[Work instructions] From the items below, copy verbatim every line between the line containing "family: Turdidae" and the line containing "common name: Rough-leaved aster", inclusive.

[Records shown]
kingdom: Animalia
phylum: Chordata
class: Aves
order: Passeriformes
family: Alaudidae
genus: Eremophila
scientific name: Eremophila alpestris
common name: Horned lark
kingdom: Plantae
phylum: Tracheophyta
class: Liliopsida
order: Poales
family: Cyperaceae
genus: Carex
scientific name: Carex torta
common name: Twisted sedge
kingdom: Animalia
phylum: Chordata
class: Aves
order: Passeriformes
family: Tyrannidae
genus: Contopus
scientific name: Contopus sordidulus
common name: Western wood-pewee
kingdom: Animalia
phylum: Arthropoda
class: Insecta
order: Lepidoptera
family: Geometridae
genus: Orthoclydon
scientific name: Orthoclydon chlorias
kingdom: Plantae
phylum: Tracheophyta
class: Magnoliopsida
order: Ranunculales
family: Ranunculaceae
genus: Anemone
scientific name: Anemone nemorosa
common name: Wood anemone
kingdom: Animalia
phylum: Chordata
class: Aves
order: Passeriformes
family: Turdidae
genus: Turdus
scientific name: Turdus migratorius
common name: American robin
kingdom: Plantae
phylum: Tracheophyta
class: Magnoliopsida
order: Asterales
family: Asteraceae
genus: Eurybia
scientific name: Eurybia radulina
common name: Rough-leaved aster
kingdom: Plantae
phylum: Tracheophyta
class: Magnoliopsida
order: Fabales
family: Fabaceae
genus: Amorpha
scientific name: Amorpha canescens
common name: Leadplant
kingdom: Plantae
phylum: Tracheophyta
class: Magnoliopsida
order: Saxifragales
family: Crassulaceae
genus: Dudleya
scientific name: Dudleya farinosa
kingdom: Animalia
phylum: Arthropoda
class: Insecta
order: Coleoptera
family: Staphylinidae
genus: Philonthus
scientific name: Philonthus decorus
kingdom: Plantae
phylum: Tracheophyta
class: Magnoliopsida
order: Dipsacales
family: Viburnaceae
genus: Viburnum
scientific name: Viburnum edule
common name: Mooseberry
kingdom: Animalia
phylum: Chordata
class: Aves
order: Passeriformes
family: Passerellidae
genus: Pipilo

[Answer]
family: Turdidae
genus: Turdus
scientific name: Turdus migratorius
common name: American robin
kingdom: Plantae
phylum: Tracheophyta
class: Magnoliopsida
order: Asterales
family: Asteraceae
genus: Eurybia
scientific name: Eurybia radulina
common name: Rough-leaved aster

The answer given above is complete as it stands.